The Cause Collective consists of Ryan Alexiev, Jim Ricks, Will Sylvester and Hank Willis Thomas, a team of artists, designers and ethnographers who brought their Truth Booth to eleven locations in Detroit and Flint this summer. The booth is a portable recording studio in the shape of a giant speech bubble which set out to capture what the residents of each location define as real, authentic, valuable and true.

Participants had up to two minutes to record a statement starting with the words, “The Truth Is…” The filmed results, numbering more than one thousand, have been used to create an ambitious 60-foot-wide video installation that will be on display at Cranbrook Art Museum through March 19, 2017. The exhibition opens to the public on November 19, with a special ArtMembers' Opening Reception held on Friday, November 18 from 7-9pm.

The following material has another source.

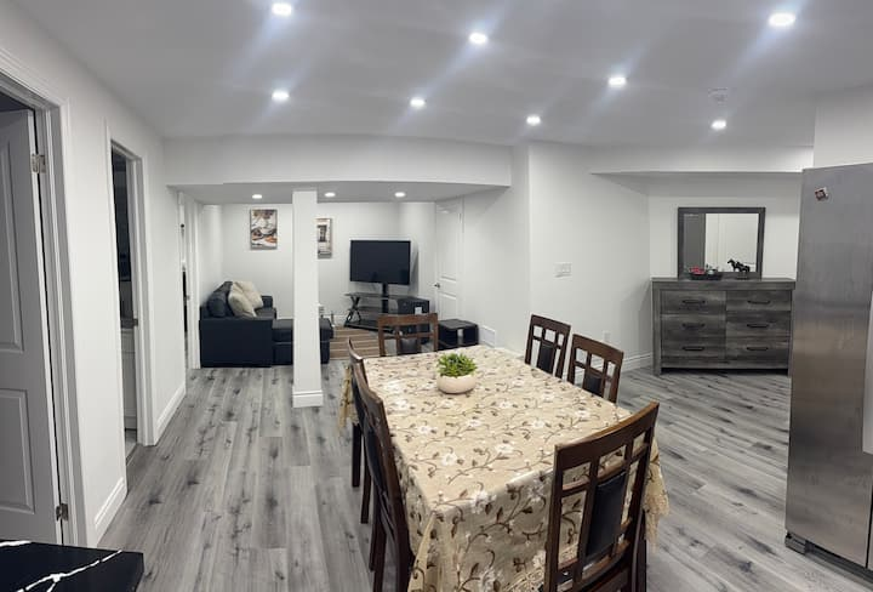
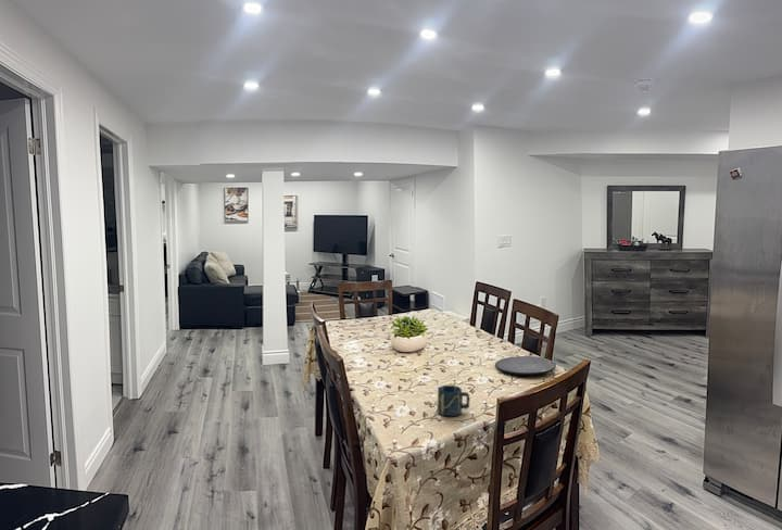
+ plate [494,355,557,376]
+ cup [437,384,470,417]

The tour captured “truths" from a wide-range of locations that speaks to the diversity of the region, such as the Osborn neighborhood in Detroit, the Arab-American Museum in Dearborn and the Hispanic Technology and Community Center of Greater Flint. Cranbrook Art Museum will host public screenings of selections from the exhibition in a variety of locations in Detroit and Flint. Check their website for upcoming dates and times.

The Cause Collective team has previously toured The Truth Booth throughout Afghanistan, Ireland, and South Africa, and are currently touring it around the United States, with the hope of visiting all 50 states by Election Day. Their stop in Michigan was their longest and most in-depth stop on the tour.

“I am grateful for my time in Detroit and Flint, and it has been a privilege to be entrusted with the residents' truths,“ says Will Sylvester of The Cause Collective. “Our hope is that through the exhibition, these communities will learn from each other through their own words. I invite everyone to come out to Cranbrook or the public screenings to further participate in our search for the truth.”

Artist Hank Willis Thomas speaks further to the impact of the project, “The tour allowed us to address deep issues in American society while also inspiring engagement through the cathartic process of recording testimonials. Our aim is to present voices and faces that are often suppressed or ignored.”

The project is funded in part through a $60,000 matching grant from the John S. and James L. Knight Foundation, through their Knight Arts Challenge Detroit initiative, which looks to fund ideas that engage and enrich Detroit through the arts.